The more general goal of this project is to create a platform for developing a complex application that includes multiple hardware accelerations for an embedded system. This will commonly include a sophisticated data management system that is capable of simplifying the usage of the different data sources and sinks required for a heterogeneous system such as this. This will inevitably involve the interfacing of different data standards and protocol, ideally with a universal and convenient way to move data between the applicable components.
Current focus
The current objective is to develop additional applications to evaluate the usefulness of such a heterogenous platform. In order to leverage the increased performance capabilities, hardware accelerators need to be developed to execute various machine learning and computer vision based tasks. This also involves the development and design of a hardware system that is capable of the computations required as well as data acquisition through cameras and other input devices.
Open Projects
In the following you can find open research projects, that are suitable for students. If you are interested, please contact Alwyn Burger.
(Masters) Heterogeneous Network Visualiser
This project involves the design and implementation of a system visualiser for use in a distributed heterogeneous embedded system. By monitoring MQTT messages, relevant information should be extracted about present devices and their attributes. This then needs to be graphically represented using either a platform independent GUI or a web interface.
The MQTT message format and the linked data representation it uses will be provided, meaning the focus will be on how best to present the data. A basic understanding of Linked Data is also advised.
(Bachelors) Embedded Systems OS Evaluation
The primary task of this project is to evaluate the performance of a number of operating systems designed for embedded systems. It will involve compiling and possibly porting (to a minimal extent) at least two OSs such as RIOT and FreeRTOS to our hardware platform. The evaluation will be based on some basic calculations from an existing library that can provide an impression of the performance overhead of the different OSs.
This will involve predominantly C-based programming, as well as some basic timing techniques using an oscilloscope. Although existing experience and knowledge in embedded systems OSs would be beneficial, it is not required.
(Masters) Skeleton Generation for a Middleware System in FPGAs
The goal of this project is to develop a code generator that can convert a simple IDL (Interface Description Language) into VHDL or Verilog code to be used in an FPGA project that interfaces with an FPGA-based middleware. This will involve developing and evaluating the overhead of a skeleton that accepts generic byte streams and converts them to the data format specified in the IDL. Some specific suggestions will be provided for the IDL format to be used, but a formal definition will need to be developed.

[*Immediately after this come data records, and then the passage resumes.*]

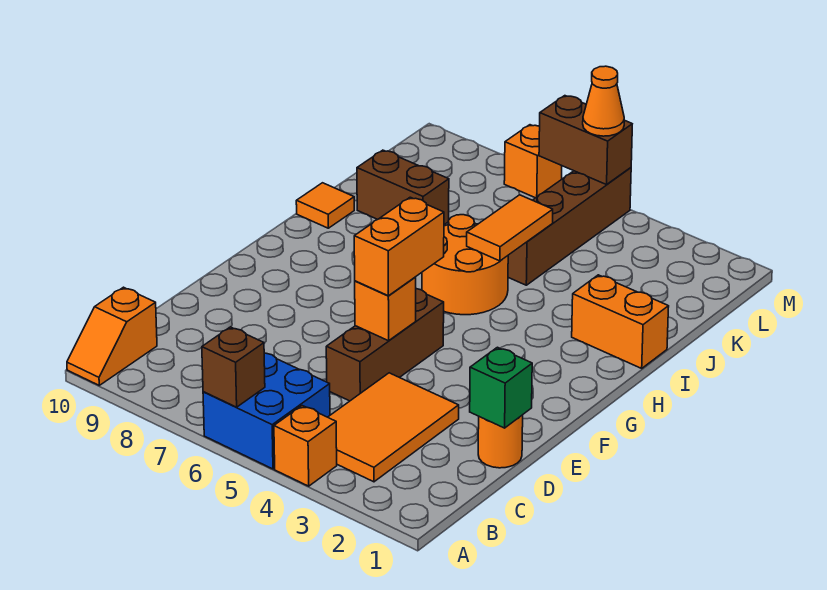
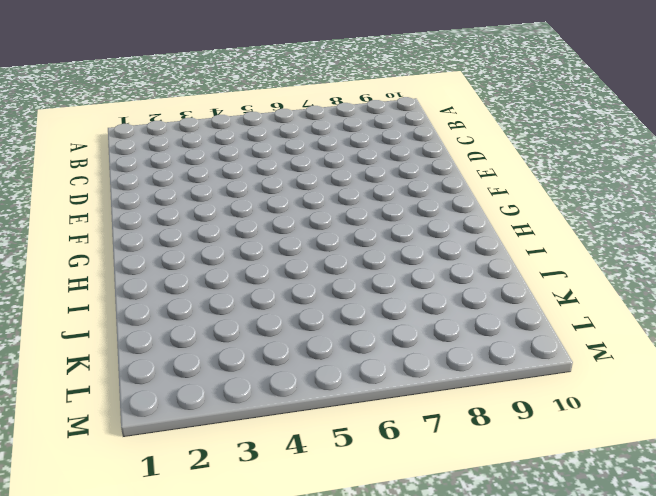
none -> orange 1x1 brick [274,406,337,486]
none -> blue 2x2 brick [203,353,330,469]
none -> orange 1x2 slope [67,287,157,385]

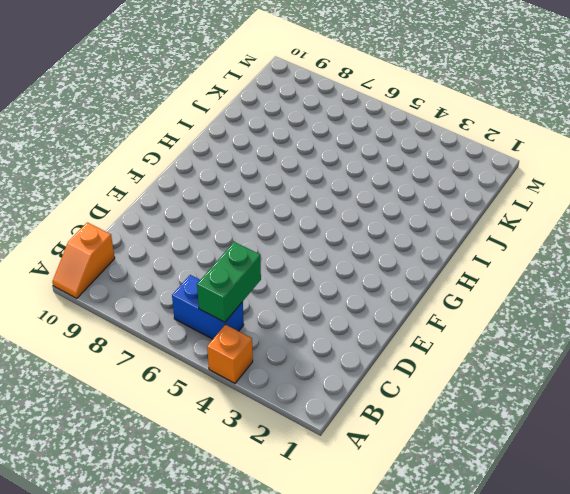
blue 1x2 brick [172,275,244,339] -> blue 2x2 brick [203,353,330,469]
green 1x2 brick [197,242,261,322] -> none
none -> orange 2x3 tile [328,373,459,482]
none -> orange 1x1 round brick [478,415,523,468]
none -> brown 1x3 brick [326,289,444,401]

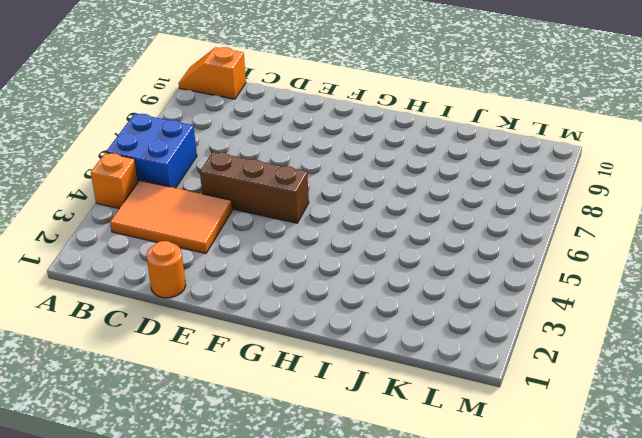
none -> orange 2x2 round brick [422,215,508,315]
none -> orange 1x2 brick [572,275,669,368]
none -> orange 1x1 tile [296,183,354,228]

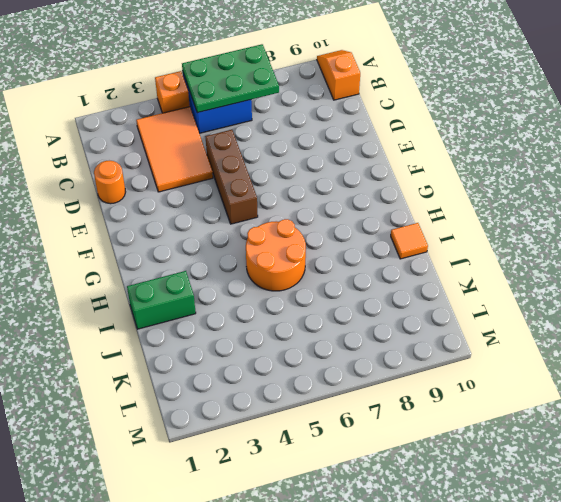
green 2x3 plate [182,44,279,113] -> brown 1x1 brick [202,327,265,407]
green 1x2 brick [127,271,196,329] -> orange 1x2 brick [572,275,669,368]
none -> brown 1x4 brick [508,168,631,285]
none -> brown 1x2 brick [357,150,449,225]
none -> orange 1x1 brick [504,125,562,198]

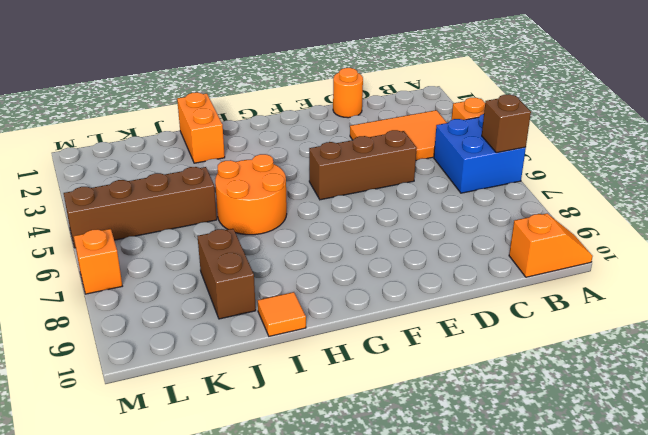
none -> green 1x1 brick [470,347,532,428]
none -> orange 1x1 brick [355,278,416,341]
none -> orange 1x2 tile [467,195,553,261]

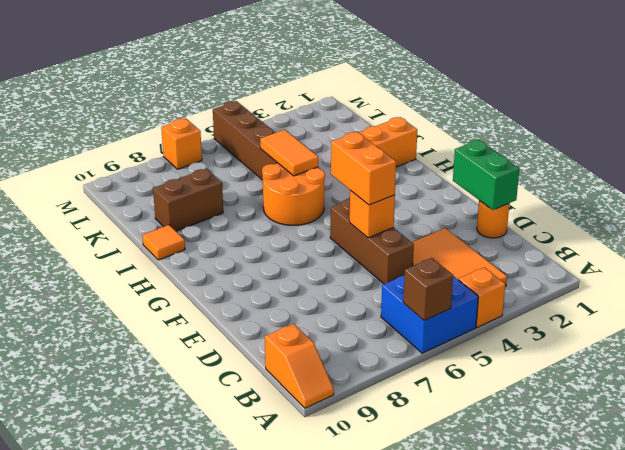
green 1x2 brick [453,140,519,210] -> green 1x1 brick [470,347,532,428]
none -> brown 1x2 brick [539,96,632,185]
none -> orange 1x1 cone [583,66,624,136]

Existing knowledge of middlewares in general is not required to complete this project, but a decent familiarity with VHDL or Verilog design for FPGAs is needed. Some scripting language like Python will doubtlessly be needed for efficiently generating the code base.
(Bachelors) OTA Updates through Bootloader on MCU
Bootloaders can greatly simplify the usage of MCUs by streamlining the task of updating firmware. The objective of this work is to extend the functionality of an existing open source bootloader (DFU) to allow remote updating (OTA). By using our existing communication module over 802.15.4, a message protocol will have to be designed and implemented that sends compiled MCU software to a device and stores it in the device's internal flash memory.
Although the bootloader itself is provided, it will need to be extended and therefore involves mostly MCU programming in C. Embedded Systems would be a useful lecture to have taken.
(Bachelors/Masters) Audio Capture Board Design
Capturing high quality audio on embedded systems can be challenging due to the limited operating frequency of the device. In this project you will have to design and build a daughterboard PCB that contains one or more microphones. The usage of a digital or analogue microphone should be investigated to find the best option for this application, in order to achieve the best capture possible.
This involves the design and assembly (not manufacturing) of a circuit that can connect to an existing MCU-based motherboard. It also involves at least basic embedded programming in C to capture the audio from the microphone and return it using an available USB connection.
(Bachelor) Power and Energy Monitoring for a Wireless Sensor Node
Power efficiency in battery-operated microcontrollers is essential for the design of the IoT. Being able to monitor this in real-time during deployment allows for much clearer insight into a system's performance. To achieve this, this project will aim to extend the design of our wireless node to include battery and power monitoring. An existing Motherboard node exists that can be extended using a daughterboard that includes this functionality.
This project involves mostly PCB design, after which the board will be manufactured by us. It will then need to be tested and a small piece of software should be developed to allow the application to query this information. Therefore, PCB design and some C programming will be essential skills for this project.